Starting with a cube and its symmetry group one can get related polyhedrons via corner and edge trimming and dualizing processes or via adding congruent polyhedrons to its faces. These processes deliver a subset of Archimedian solids and their duals, but also starshaped solids. Thereby, polyhedrons with congruent faces are of special interest, as these faces could be used as tiles in mosaics, either in a Euclidean or at least in a non-Euclidean plane. Obviously this approach can be applied when taking a regular tetrahedron or a regular pentagon-dodecahedron as start figure. But a hypercube in R^n (an “n-cube”), too, suits as start object and gives rise to interesting polytopes. The cube’s geodesics and (inner) billiards, especially the closed ones, are already well-known (see references). Hereby, a ray’s incoming angle equals its outcoming angle.
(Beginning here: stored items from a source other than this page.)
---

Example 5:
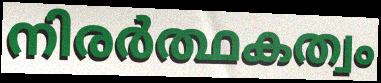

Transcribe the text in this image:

നിരർത്ഥകത്വം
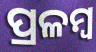
ପ୍ରଳମ୍ବ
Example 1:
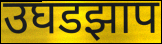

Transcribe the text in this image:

उघडझाप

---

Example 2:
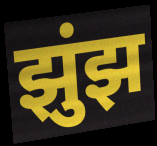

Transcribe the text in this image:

झुंझ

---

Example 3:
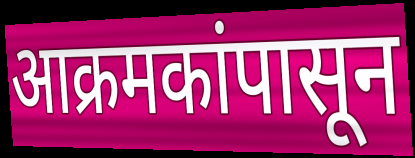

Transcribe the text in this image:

आक्रमकांपासून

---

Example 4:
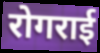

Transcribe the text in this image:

रोगराई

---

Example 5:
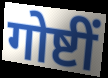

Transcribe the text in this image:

गोष्टीं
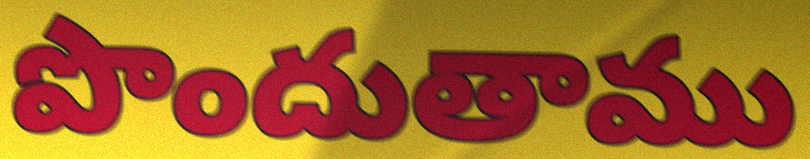
పొందుతాము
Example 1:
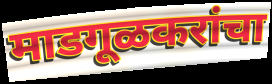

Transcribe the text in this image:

माडगूळकरांचा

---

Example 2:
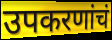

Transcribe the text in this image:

उपकरणांचं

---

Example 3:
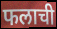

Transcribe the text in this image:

फलाची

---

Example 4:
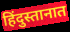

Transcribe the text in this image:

हिंदुस्तानात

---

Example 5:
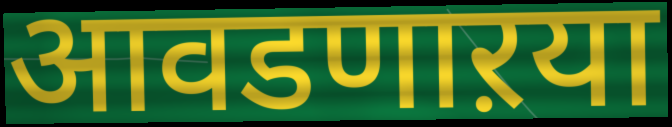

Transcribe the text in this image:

आवडणाऱया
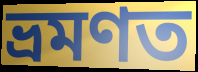
ভ্ৰমণত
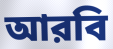
আরবি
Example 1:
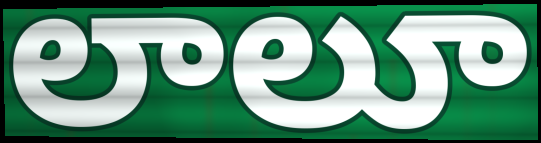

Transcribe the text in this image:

లాలూ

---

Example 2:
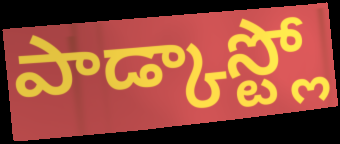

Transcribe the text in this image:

పాడ్కాస్ట్లో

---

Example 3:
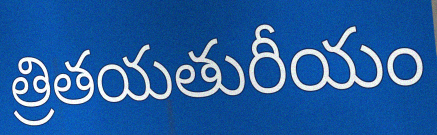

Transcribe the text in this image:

త్రితయతురీయం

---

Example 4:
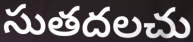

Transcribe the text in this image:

సుతదలచు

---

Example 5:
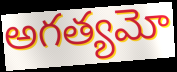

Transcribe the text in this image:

అగత్యమో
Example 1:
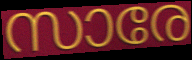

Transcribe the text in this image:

സാരേ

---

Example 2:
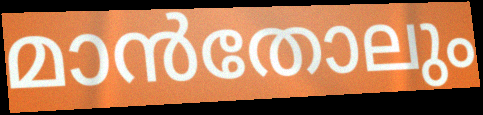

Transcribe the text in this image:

മാൻതോലും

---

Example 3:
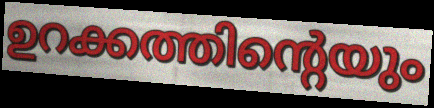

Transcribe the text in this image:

ഉറക്കത്തിന്റെയും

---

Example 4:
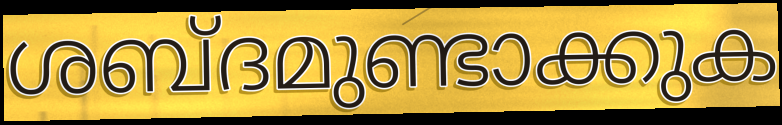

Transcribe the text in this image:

ശബ്ദമുണ്ടാക്കുക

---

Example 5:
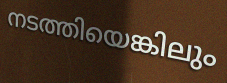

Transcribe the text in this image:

നടത്തിയെങ്കിലും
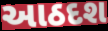
આઠદશ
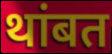
थांबत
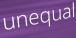
unequal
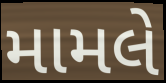
મામલે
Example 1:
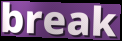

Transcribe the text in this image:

break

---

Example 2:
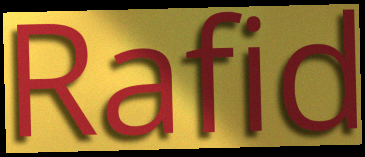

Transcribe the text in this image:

Rafid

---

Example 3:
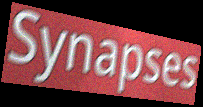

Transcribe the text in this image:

Synapses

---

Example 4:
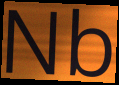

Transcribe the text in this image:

Nb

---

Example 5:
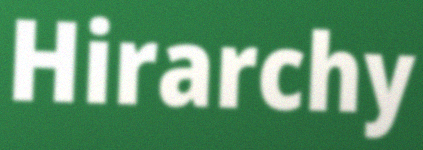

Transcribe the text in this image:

Hirarchy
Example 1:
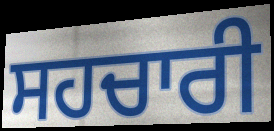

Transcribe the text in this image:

ਸਹਚਾਰੀ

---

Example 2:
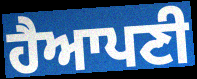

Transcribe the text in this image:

ਹੈਆਪਣੀ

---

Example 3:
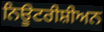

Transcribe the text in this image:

There are many practical applications of reflections in a cube’s corner, as e.g. the cat’s eye and retroreflectors or reflectors guiding ships through bridges. Geodesics on a cube can be interpreted as billiards in the circumscribed rhombi-dodecahedron. This gives a hint, how to treat geodesics on arbitrary polyhedrons. Generalising reflections to refractions means that one has to apply Snellius’ refraction law saying that the sine-ratio of incoming and outcoming angles is constant. Application of this law (or a convenient modification of it) to geodesics on a polyhedron will result in trace polygons, which might be called “quasi-geodesics”. The concept “pseudo-geodesic”, coined for curves c on smooth surfaces Φ, is defined by the property of c that its osculating planes enclose a constant angle with the normals n of Φ. Again, this concept can be modified for polyhedrons, too. We look for these three types of traces of rays in and on a 3-cube and a 4-cube.